(Dataset entries)
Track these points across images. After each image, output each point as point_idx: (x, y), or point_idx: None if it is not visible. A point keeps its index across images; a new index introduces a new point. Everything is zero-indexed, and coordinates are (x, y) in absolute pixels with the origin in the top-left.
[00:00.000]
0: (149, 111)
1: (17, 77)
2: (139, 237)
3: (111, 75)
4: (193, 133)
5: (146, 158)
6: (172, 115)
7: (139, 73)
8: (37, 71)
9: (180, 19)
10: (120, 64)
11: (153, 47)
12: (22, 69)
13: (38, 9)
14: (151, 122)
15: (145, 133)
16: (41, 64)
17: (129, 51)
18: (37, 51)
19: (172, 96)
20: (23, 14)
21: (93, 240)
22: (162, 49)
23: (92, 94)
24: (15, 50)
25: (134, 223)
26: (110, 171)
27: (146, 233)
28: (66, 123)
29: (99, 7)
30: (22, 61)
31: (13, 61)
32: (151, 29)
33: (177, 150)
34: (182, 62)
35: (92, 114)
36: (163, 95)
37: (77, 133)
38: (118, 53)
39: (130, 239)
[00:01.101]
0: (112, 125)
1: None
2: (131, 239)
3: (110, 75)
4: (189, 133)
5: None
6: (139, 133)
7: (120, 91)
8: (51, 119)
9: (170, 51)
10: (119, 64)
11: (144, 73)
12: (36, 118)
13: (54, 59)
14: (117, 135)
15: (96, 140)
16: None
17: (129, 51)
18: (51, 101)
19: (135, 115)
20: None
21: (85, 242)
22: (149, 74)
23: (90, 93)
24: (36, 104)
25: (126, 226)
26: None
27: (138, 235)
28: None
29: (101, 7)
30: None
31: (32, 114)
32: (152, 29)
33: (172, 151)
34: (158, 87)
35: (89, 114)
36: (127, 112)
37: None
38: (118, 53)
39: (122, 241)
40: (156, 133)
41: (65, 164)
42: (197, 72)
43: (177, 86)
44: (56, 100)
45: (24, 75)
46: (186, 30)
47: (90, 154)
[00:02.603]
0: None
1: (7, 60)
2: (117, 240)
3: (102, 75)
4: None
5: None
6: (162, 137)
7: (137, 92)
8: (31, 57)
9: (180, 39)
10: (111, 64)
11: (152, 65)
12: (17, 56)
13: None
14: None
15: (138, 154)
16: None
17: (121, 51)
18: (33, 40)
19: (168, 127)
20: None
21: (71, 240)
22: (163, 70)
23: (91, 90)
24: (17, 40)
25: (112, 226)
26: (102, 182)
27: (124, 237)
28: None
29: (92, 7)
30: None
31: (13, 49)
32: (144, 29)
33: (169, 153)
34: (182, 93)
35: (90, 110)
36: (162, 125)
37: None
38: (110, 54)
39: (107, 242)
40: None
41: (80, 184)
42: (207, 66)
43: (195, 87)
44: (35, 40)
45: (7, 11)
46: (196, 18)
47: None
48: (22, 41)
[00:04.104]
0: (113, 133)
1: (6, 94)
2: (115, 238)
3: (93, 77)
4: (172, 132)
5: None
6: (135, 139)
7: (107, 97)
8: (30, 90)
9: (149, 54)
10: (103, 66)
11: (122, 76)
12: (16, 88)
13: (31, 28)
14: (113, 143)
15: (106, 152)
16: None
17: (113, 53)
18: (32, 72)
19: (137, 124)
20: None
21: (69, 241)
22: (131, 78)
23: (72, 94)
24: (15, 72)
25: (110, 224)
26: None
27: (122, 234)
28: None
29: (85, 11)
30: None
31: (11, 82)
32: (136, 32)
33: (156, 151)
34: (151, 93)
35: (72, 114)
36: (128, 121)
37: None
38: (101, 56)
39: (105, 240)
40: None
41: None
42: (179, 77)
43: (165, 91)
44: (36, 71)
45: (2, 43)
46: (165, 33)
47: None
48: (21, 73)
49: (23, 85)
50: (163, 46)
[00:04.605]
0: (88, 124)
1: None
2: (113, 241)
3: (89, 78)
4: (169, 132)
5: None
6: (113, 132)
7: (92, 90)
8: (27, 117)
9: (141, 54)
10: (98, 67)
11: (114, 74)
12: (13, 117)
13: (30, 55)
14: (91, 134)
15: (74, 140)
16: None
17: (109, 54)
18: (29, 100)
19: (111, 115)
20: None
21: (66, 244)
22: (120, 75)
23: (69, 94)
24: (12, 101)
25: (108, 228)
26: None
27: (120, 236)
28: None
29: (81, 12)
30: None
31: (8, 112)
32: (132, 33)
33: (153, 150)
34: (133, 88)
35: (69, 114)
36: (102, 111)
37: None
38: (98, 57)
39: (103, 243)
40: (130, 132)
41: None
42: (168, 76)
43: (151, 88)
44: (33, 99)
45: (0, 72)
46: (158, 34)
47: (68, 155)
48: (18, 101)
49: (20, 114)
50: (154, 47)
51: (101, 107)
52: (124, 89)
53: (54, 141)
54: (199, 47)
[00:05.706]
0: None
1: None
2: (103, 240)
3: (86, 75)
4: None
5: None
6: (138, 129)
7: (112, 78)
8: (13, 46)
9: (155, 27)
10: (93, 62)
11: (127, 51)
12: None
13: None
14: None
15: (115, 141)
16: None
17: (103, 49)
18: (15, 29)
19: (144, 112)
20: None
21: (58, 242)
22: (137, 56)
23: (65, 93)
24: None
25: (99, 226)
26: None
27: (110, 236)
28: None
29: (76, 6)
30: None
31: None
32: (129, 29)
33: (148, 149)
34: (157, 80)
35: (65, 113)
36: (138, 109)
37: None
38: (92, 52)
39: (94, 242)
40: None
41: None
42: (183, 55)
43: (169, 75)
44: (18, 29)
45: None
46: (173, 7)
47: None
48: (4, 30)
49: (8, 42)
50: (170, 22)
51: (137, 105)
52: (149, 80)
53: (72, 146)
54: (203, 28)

**WHAT YOU NEED TO DO**
Exactly as written above, reproduce all of the entries.

**RESPONSE FOR THIS EXERCISE**
Track these points across images. After each image, output each point as point_idx: (x, y), or point_idx: None if it is not visible. A point keeps its index across images; a new index introduces a new point. Everything is zero-indexed, and coordinates are (x, y) in absolute pixels with the origin in the top-left.
[00:00.000]
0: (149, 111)
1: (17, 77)
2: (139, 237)
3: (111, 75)
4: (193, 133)
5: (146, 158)
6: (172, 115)
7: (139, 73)
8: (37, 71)
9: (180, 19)
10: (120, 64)
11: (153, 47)
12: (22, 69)
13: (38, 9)
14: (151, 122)
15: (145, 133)
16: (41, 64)
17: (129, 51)
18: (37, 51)
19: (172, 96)
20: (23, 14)
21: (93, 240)
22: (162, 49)
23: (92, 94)
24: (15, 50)
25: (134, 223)
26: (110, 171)
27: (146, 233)
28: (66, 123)
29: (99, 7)
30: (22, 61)
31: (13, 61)
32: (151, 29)
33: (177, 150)
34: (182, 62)
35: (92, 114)
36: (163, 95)
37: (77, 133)
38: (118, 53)
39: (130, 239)
[00:01.101]
0: (112, 125)
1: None
2: (131, 239)
3: (110, 75)
4: (189, 133)
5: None
6: (139, 133)
7: (120, 91)
8: (51, 119)
9: (170, 51)
10: (119, 64)
11: (144, 73)
12: (36, 118)
13: (54, 59)
14: (117, 135)
15: (96, 140)
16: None
17: (129, 51)
18: (51, 101)
19: (135, 115)
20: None
21: (85, 242)
22: (149, 74)
23: (90, 93)
24: (36, 104)
25: (126, 226)
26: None
27: (138, 235)
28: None
29: (101, 7)
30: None
31: (32, 114)
32: (152, 29)
33: (172, 151)
34: (158, 87)
35: (89, 114)
36: (127, 112)
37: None
38: (118, 53)
39: (122, 241)
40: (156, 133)
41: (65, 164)
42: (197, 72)
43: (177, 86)
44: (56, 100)
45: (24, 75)
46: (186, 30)
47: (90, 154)
[00:02.603]
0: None
1: (7, 60)
2: (117, 240)
3: (102, 75)
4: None
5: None
6: (162, 137)
7: (137, 92)
8: (31, 57)
9: (180, 39)
10: (111, 64)
11: (152, 65)
12: (17, 56)
13: None
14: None
15: (138, 154)
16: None
17: (121, 51)
18: (33, 40)
19: (168, 127)
20: None
21: (71, 240)
22: (163, 70)
23: (91, 90)
24: (17, 40)
25: (112, 226)
26: (102, 182)
27: (124, 237)
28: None
29: (92, 7)
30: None
31: (13, 49)
32: (144, 29)
33: (169, 153)
34: (182, 93)
35: (90, 110)
36: (162, 125)
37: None
38: (110, 54)
39: (107, 242)
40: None
41: (80, 184)
42: (207, 66)
43: (195, 87)
44: (35, 40)
45: (7, 11)
46: (196, 18)
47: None
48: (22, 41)
[00:04.104]
0: (113, 133)
1: (6, 94)
2: (115, 238)
3: (93, 77)
4: (172, 132)
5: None
6: (135, 139)
7: (107, 97)
8: (30, 90)
9: (149, 54)
10: (103, 66)
11: (122, 76)
12: (16, 88)
13: (31, 28)
14: (113, 143)
15: (106, 152)
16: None
17: (113, 53)
18: (32, 72)
19: (137, 124)
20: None
21: (69, 241)
22: (131, 78)
23: (72, 94)
24: (15, 72)
25: (110, 224)
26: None
27: (122, 234)
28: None
29: (85, 11)
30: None
31: (11, 82)
32: (136, 32)
33: (156, 151)
34: (151, 93)
35: (72, 114)
36: (128, 121)
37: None
38: (101, 56)
39: (105, 240)
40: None
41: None
42: (179, 77)
43: (165, 91)
44: (36, 71)
45: (2, 43)
46: (165, 33)
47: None
48: (21, 73)
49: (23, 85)
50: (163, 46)
[00:04.605]
0: (88, 124)
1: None
2: (113, 241)
3: (89, 78)
4: (169, 132)
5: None
6: (113, 132)
7: (92, 90)
8: (27, 117)
9: (141, 54)
10: (98, 67)
11: (114, 74)
12: (13, 117)
13: (30, 55)
14: (91, 134)
15: (74, 140)
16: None
17: (109, 54)
18: (29, 100)
19: (111, 115)
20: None
21: (66, 244)
22: (120, 75)
23: (69, 94)
24: (12, 101)
25: (108, 228)
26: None
27: (120, 236)
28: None
29: (81, 12)
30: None
31: (8, 112)
32: (132, 33)
33: (153, 150)
34: (133, 88)
35: (69, 114)
36: (102, 111)
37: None
38: (98, 57)
39: (103, 243)
40: (130, 132)
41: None
42: (168, 76)
43: (151, 88)
44: (33, 99)
45: (0, 72)
46: (158, 34)
47: (68, 155)
48: (18, 101)
49: (20, 114)
50: (154, 47)
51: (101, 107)
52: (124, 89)
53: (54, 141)
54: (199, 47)
[00:05.706]
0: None
1: None
2: (103, 240)
3: (86, 75)
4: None
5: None
6: (138, 129)
7: (112, 78)
8: (13, 46)
9: (155, 27)
10: (93, 62)
11: (127, 51)
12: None
13: None
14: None
15: (115, 141)
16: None
17: (103, 49)
18: (15, 29)
19: (144, 112)
20: None
21: (58, 242)
22: (137, 56)
23: (65, 93)
24: None
25: (99, 226)
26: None
27: (110, 236)
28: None
29: (76, 6)
30: None
31: None
32: (129, 29)
33: (148, 149)
34: (157, 80)
35: (65, 113)
36: (138, 109)
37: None
38: (92, 52)
39: (94, 242)
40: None
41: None
42: (183, 55)
43: (169, 75)
44: (18, 29)
45: None
46: (173, 7)
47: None
48: (4, 30)
49: (8, 42)
50: (170, 22)
51: (137, 105)
52: (149, 80)
53: (72, 146)
54: (203, 28)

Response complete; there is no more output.